Jorge Arturo Castillo

Una segunda puerta de la salud

Aunque 63% de la población reportó afiliación a alguna institución pública, seis de cada diez personas que recibieron atención recurrieron a establecimientos privados o farmacias.

Imagine que despierta con fiebre y dolor de garganta. Tiene derecho al IMSS, pero acudir a la clínica puede significar desplazarse, esperar turno y perder buena parte de la mañana. A unas cuadras hay una farmacia con médico. Entra, espera unos minutos, paga una cantidad relativamente pequeña y sale con diagnóstico y receta. Para millones de mexicanos esa escena dejó de ser excepcional hace mucho tiempo.

Durante las últimas dos décadas, México desarrolló casi silenciosamente una segunda puerta de entrada a la atención médica. Alrededor de 18 mil consultorios adyacentes a farmacias (CAF) realizan unos 10 millones de consultas al mes, de acuerdo con NielsenIQ. Su crecimiento difícilmente puede explicarse sólo como una buena idea de negocio: encontraron una necesidad que estaba esperando respuesta.

Quien tiene una infección, necesita revisar su presión o quien lleva a un niño con fiebre al doctor rara vez piensa en modelos de atención sanitaria. Quiere encontrar un médico cerca, ser atendido pronto y regresar a sus actividades. Los consultorios de farmacia entendieron esa lógica: proximidad, horarios amplios, poca espera y precios accesibles. De paso, se convirtieron en una válvula de escape para un sistema público que enfrenta una enorme demanda de atención.

Sería injusto presentar estos consultorios únicamente como un problema sanitario o comercial. Durante años han resuelto padecimientos cotidianos y ofrecido una alternativa a personas que necesitaban atención inmediata. La paradoja está en que esa capacidad se financia directamente desde el bolsillo de los hogares, incluidos muchos pacientes que tienen derecho a recibir servicios públicos.

Según el Centro de Investigación Económica y Presupuestaria (CIEP), con datos de la ENIGH 2024, el gasto de bolsillo en salud aumentó 7.9% en términos reales entre 2022 y 2024, hasta alcanzar un promedio anual de 6 mil 421 pesos por hogar. Para las familias de menores ingresos el incremento fue todavía mayor, de entre 17% y 23%. Medicamentos y atención ambulatoria concentran buena parte de esos desembolsos.

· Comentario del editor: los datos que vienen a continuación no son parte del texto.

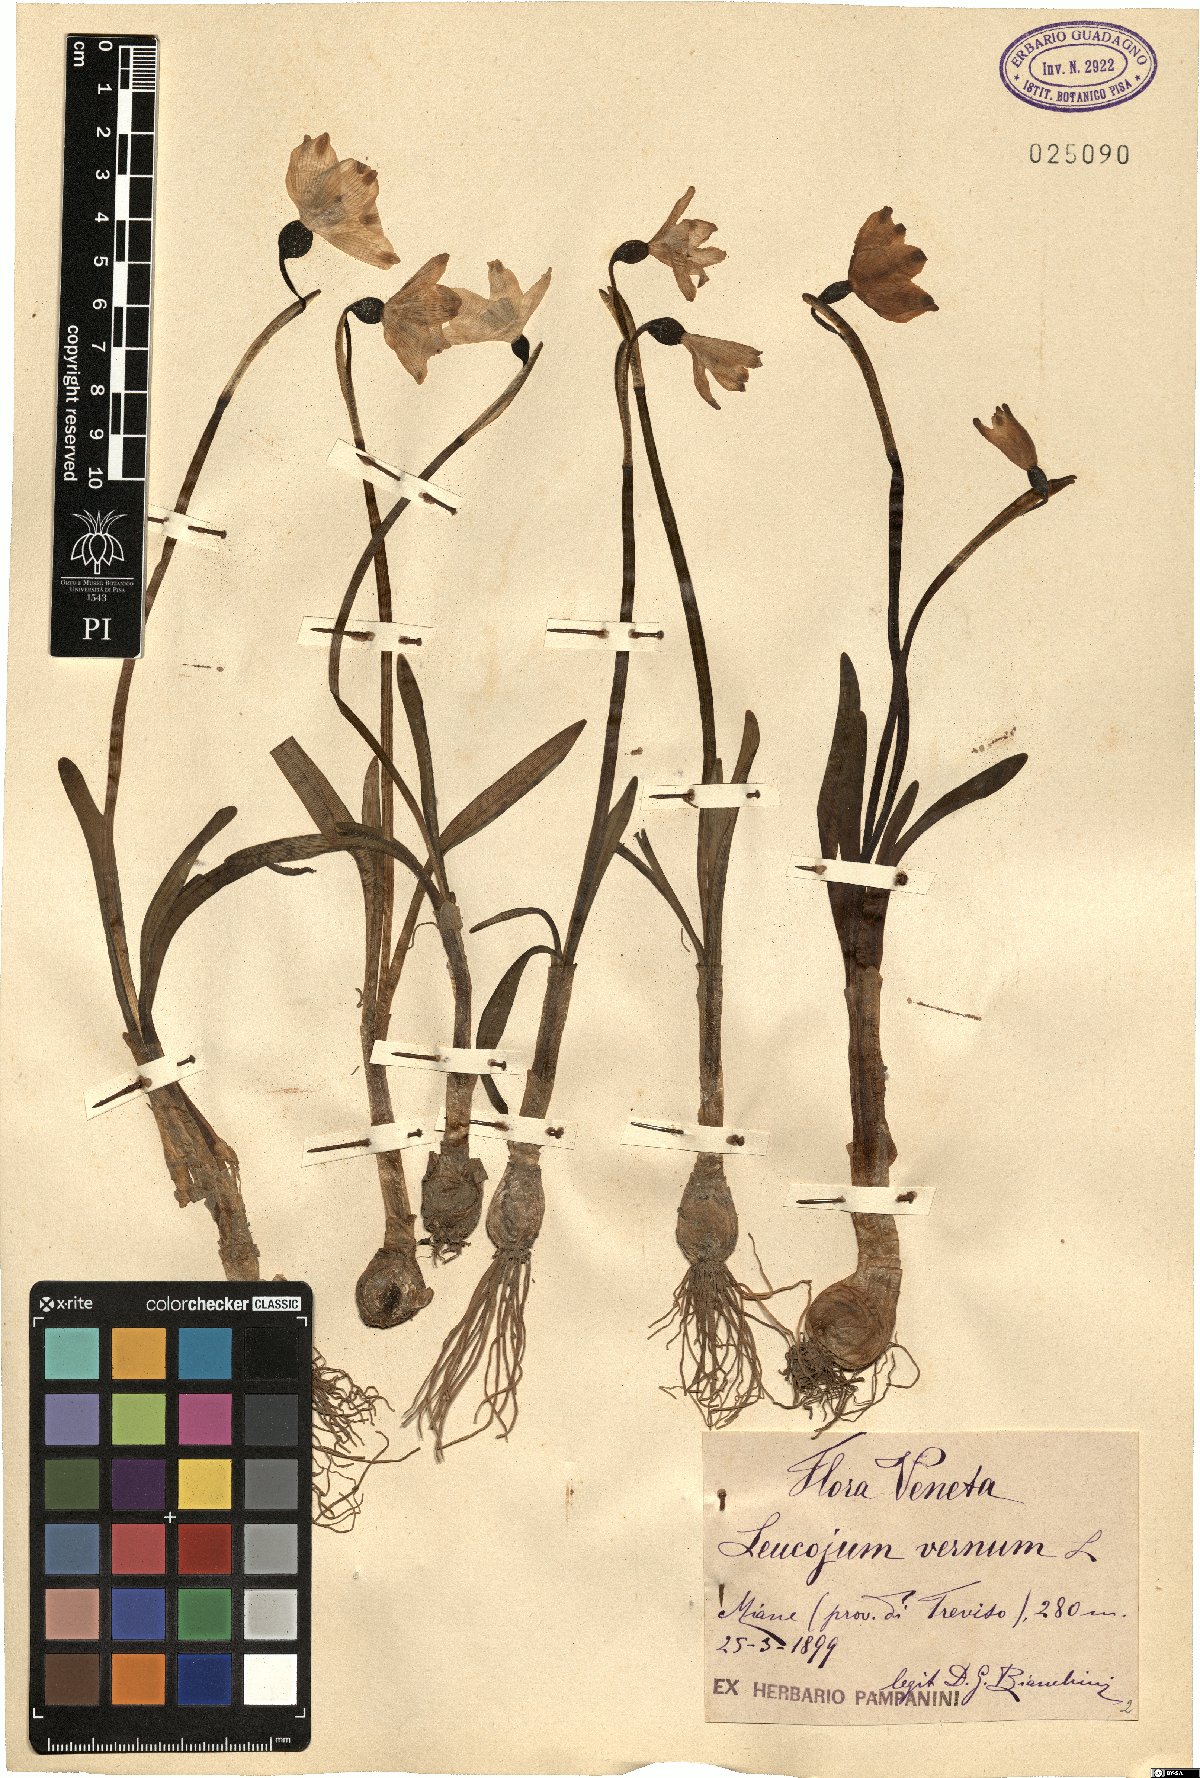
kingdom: Plantae
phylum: Tracheophyta
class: Liliopsida
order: Asparagales
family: Amaryllidaceae
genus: Leucojum
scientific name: Leucojum vernum
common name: Spring snowflake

Más revelador resulta saber dónde se atiende la gente. Aunque 63% de la población reportó afiliación a alguna institución pública, seis de cada diez personas que recibieron atención recurrieron a establecimientos privados o farmacias. Entre derechohabientes del IMSS que necesitaron atención, sólo 45.9% acudió al propio instituto; en el ISSSTE la proporción fue 45.6%.

Detrás de esos porcentajes hay una contradicción cotidiana. Un trabajador cotiza para recibir servicios de salud y, cuando enferma, puede terminar pagando nuevamente por una consulta y después por los medicamentos. No necesariamente lo hace porque considere mejor al médico de la farmacia. Muchas veces está comprando algo mucho más sencillo: tiempo y la certeza de ser atendido.

Los CAF tampoco sustituyen un sistema integral de salud. Su capacidad para dar seguimiento o resolver enfermedades complejas es limitada y durante años especialistas han advertido sobre los riesgos derivados de la cercanía entre consulta, prescripción y venta de medicamentos. Reconocer esas limitaciones no impide reconocer también su aportación: ocuparon un espacio que estaba disponible y millones de pacientes siguen utilizándolos.

Quizá la señal más importante esté ahí. Si una persona que ya tiene derecho a recibir atención decide sacar nuevamente la cartera para conseguirla, el precio no explica por sí solo su decisión. Importan el horario, la distancia, la espera y saber que detrás de esa puerta habrá alguien que pueda atenderla.

Nadie sale de casa con fiebre pensando en cómo está organizado el sistema nacional de salud. Sólo quiere encontrar un médico que pueda verlo hoy.

Sala de Urgencias

• Menos trámites también pueden significar más investigación. Cofepris actualizó esta semana sus criterios operativos para simplificar procesos relacionados con investigación en salud sin riesgo y con el traslado internacional de productos destinados a estos proyectos. Reducir cargas administrativas sin relajar la vigilancia sanitaria puede parecer un cambio menor, pero para investigadores e instituciones el tiempo que no se pierde frente a una ventanilla también cuenta.